BAGDAD ap/afp | Bei einem schweren Angriff auf einen Gefangenentransport im Irak sind am Donnerstag mindestens 60 Menschen getötet worden. Wie die Polizei mitteilte, überfielen Selbstmordattentäter und Bewaffnete einen Bus, in dem Häftlinge eines Gefängnisses nördlich von Bagdad saßen. Bei den anschließenden Gefechten mit den Sicherheitskräften starben demnach mindestens 60 Menschen.
Ein Vertreter des irakischen Innenministeriums sagte, unter den Toten seien sowohl Häftlinge als auch Polizisten. Vor fast genau einem Jahr war bei Angriffen auf zwei irakische Gefängnisse 500 Insassen die Flucht gelungen.
Der irakische Ministerpräsident Nuri al-Maliki verliert unterdessen offenbar auch beim Verbündeten Iran immer mehr an Rückhalt: Ein ranghoher Gesandter aus Teheran habe dem Regierungschef den Abtritt nahegelegt, doch habe er abgelehnt, sagten zwei irakische Politiker der Nachrichtenagentur AP am Mittwoch.
Im Gespräch mit General Ghasem Soleimani begründete al-Maliki seinen Unwillen demnach damit, dass sein politischer Block aus der Wahl im April als stärkste Kraft im Parlament hervorgegangen sei. Dies gebe ihm auch das Recht, eine neue Regierung zu bilden. Das Treffen fand nach Angaben der Gewährsmänner vor kurzem in Bagdad statt.

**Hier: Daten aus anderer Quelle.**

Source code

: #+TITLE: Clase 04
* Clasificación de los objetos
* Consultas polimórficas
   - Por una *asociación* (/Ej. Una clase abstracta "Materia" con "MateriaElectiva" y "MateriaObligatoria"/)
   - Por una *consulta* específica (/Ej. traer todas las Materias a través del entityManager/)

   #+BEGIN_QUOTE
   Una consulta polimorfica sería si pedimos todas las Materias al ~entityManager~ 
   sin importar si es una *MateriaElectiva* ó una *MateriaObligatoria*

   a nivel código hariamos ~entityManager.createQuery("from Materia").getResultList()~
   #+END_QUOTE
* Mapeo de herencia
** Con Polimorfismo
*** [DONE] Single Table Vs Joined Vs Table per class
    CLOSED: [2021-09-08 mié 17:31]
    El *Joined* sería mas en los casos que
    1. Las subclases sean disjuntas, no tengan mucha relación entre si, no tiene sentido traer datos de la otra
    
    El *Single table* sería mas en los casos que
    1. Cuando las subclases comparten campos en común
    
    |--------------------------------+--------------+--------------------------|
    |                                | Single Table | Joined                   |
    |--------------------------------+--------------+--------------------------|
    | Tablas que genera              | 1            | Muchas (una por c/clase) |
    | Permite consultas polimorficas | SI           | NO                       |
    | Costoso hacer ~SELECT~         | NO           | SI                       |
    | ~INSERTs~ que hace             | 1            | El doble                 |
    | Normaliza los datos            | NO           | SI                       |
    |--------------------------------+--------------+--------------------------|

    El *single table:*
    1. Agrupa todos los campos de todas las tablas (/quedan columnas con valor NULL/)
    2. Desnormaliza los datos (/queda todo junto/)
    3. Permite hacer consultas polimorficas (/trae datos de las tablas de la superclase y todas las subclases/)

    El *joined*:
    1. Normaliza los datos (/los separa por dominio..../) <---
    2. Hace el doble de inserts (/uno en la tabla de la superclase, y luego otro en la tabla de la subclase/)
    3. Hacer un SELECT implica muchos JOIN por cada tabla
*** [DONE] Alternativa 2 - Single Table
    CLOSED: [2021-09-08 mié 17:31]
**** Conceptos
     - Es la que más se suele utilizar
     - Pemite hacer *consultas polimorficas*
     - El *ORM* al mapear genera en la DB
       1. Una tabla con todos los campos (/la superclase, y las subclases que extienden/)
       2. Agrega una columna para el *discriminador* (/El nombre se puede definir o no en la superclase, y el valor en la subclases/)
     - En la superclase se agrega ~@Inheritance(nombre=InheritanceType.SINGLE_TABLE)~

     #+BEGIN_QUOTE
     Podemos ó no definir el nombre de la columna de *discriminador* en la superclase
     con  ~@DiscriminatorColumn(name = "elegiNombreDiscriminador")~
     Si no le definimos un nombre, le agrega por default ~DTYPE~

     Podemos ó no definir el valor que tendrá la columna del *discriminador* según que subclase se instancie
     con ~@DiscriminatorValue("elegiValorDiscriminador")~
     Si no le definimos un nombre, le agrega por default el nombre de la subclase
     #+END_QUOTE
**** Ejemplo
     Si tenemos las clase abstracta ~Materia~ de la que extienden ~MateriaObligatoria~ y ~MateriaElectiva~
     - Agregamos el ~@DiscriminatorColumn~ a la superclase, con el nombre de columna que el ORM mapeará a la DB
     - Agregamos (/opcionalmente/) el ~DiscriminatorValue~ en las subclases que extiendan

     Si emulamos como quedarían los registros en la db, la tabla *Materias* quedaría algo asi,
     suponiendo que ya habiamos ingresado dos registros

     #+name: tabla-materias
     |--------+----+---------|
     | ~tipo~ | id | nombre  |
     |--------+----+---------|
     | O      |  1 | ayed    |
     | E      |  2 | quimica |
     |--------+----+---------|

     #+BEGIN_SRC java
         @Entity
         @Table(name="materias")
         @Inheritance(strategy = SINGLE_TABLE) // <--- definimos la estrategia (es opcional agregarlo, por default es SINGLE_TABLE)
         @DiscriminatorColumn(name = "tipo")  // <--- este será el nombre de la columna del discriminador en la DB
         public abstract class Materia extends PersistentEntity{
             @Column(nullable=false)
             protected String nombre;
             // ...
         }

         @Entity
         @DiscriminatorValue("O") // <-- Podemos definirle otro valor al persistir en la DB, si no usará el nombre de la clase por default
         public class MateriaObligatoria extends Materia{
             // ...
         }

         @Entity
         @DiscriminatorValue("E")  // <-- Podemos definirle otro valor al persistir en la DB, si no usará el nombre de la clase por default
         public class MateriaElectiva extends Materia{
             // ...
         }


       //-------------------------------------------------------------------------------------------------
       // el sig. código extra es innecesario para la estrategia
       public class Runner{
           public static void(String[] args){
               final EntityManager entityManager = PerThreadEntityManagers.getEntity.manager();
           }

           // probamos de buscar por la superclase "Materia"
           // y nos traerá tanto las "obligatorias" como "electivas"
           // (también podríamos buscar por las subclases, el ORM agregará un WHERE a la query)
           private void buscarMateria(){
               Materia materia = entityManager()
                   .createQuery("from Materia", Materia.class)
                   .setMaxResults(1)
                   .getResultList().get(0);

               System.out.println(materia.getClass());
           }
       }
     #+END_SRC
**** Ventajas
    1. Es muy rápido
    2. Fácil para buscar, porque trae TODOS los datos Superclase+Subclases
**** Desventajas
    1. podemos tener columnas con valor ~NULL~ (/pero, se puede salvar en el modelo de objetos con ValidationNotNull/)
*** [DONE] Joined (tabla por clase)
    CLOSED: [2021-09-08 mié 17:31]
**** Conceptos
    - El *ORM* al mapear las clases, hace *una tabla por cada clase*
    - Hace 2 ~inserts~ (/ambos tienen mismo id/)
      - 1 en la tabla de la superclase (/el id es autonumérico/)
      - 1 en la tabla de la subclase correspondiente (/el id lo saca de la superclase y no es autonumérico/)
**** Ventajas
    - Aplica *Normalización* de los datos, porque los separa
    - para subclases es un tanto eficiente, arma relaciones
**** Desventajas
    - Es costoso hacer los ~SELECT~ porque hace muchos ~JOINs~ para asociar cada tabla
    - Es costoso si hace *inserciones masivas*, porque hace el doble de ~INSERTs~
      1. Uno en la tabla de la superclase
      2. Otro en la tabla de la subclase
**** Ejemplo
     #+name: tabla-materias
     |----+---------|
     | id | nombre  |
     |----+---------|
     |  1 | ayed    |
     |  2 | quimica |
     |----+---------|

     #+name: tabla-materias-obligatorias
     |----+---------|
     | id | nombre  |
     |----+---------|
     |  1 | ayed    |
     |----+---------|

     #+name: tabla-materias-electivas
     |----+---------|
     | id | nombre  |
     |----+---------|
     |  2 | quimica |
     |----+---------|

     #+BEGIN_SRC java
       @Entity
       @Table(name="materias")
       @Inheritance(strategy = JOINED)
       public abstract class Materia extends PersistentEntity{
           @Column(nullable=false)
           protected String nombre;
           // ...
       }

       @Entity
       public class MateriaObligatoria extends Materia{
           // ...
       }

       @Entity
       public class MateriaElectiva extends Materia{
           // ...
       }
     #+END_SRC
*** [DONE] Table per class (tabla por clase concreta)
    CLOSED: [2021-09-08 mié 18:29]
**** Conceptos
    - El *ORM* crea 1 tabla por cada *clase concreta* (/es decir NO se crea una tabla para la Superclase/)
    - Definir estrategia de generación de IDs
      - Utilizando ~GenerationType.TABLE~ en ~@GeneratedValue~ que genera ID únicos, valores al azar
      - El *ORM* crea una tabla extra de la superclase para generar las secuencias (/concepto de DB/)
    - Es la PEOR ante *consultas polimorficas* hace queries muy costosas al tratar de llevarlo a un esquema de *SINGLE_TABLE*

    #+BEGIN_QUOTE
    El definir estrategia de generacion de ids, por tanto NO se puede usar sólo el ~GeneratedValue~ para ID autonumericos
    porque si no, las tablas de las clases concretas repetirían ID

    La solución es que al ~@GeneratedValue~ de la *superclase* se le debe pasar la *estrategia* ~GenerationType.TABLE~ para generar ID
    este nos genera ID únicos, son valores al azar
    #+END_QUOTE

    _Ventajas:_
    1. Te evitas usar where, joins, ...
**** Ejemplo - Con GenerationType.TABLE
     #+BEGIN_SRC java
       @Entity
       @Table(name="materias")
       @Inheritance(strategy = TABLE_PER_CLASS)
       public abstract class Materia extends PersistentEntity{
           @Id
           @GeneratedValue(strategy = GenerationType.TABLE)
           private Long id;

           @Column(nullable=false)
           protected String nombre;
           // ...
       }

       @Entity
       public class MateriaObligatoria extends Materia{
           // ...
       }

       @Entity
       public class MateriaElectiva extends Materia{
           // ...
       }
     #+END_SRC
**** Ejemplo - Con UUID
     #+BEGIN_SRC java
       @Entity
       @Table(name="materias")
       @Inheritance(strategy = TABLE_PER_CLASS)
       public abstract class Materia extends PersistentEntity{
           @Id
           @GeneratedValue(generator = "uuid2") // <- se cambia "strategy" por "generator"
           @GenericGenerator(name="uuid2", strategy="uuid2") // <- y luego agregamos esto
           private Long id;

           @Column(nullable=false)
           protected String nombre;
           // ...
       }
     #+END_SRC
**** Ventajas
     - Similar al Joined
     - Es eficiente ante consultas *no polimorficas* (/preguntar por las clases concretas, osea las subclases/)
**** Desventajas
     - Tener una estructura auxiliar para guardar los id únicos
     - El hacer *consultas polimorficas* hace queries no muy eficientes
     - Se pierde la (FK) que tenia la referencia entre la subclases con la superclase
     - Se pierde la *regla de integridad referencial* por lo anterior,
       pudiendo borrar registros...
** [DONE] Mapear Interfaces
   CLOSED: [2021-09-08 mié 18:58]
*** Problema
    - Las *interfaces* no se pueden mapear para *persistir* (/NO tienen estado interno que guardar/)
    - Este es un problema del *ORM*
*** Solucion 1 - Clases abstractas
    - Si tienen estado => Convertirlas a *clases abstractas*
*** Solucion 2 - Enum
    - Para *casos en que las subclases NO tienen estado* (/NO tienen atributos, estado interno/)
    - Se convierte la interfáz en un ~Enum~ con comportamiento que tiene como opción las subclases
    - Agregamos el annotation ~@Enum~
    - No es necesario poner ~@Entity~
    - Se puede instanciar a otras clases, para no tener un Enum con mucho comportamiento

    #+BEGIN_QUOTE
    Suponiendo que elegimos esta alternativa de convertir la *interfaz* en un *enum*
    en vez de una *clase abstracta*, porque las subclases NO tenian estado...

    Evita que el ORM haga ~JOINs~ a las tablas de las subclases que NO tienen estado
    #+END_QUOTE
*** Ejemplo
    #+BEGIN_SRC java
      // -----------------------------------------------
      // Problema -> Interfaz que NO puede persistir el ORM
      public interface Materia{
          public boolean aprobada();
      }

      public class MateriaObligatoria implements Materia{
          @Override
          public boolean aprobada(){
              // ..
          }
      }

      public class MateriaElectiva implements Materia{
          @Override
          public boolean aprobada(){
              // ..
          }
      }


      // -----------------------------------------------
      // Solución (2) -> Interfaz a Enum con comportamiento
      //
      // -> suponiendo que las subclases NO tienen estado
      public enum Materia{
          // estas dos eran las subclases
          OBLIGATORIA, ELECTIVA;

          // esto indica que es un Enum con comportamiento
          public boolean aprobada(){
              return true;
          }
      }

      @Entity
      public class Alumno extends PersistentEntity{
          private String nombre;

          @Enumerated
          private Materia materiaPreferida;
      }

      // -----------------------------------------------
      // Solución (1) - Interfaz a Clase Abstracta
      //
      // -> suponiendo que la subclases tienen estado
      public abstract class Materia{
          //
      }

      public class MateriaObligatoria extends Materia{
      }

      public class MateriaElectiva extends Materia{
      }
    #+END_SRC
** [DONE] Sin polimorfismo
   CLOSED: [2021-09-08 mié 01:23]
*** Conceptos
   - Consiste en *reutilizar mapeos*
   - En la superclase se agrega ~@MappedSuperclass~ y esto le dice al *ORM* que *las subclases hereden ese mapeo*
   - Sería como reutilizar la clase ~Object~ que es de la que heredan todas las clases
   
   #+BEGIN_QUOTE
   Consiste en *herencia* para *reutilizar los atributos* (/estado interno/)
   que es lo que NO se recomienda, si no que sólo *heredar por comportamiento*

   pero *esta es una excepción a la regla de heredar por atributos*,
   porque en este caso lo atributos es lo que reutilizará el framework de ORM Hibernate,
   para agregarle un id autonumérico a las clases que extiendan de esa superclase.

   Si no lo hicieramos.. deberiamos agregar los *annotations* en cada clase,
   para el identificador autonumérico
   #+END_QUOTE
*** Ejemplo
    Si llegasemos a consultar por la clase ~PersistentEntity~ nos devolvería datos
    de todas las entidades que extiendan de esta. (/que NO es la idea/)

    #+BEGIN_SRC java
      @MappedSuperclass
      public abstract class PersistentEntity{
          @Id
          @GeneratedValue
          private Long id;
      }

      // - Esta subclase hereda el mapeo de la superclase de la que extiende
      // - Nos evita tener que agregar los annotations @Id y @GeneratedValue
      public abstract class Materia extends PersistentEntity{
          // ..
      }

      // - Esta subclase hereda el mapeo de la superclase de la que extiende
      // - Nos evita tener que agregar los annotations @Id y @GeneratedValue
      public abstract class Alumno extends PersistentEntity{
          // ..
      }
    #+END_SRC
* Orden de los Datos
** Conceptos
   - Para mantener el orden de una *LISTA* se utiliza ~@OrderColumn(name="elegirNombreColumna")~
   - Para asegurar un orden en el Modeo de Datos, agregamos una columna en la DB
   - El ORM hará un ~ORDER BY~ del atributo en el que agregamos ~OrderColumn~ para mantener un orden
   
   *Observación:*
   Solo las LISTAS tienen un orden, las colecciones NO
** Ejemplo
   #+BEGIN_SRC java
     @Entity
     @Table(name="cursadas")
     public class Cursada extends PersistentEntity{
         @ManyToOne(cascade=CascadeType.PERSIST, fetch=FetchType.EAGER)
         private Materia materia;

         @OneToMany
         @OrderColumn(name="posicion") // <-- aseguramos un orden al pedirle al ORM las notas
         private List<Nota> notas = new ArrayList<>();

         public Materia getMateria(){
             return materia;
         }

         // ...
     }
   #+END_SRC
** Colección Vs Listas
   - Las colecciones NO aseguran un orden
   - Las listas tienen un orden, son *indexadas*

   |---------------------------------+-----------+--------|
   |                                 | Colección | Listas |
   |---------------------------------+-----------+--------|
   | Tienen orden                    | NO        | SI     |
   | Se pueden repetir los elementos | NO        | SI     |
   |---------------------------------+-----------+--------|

Seit Wochen widersetzt sich al-Maliki Forderungen von früheren schiitischen Verbündeten und des schiitischen Klerus' nach einem Rücktritt. Aus Sicht seiner Kritiker ist er zu umstritten, um eine Regierung bilden zu können, die auch von der sunnitischen Minderheit unterstützt wird.
Eine solche Eintracht wäre jedoch wohl nötig, um gegen den Vormarsch der sunnitischen Terrormiliz Islamischer Staat vorzugehen, die bereits große Teile des Landes eingenommen hat.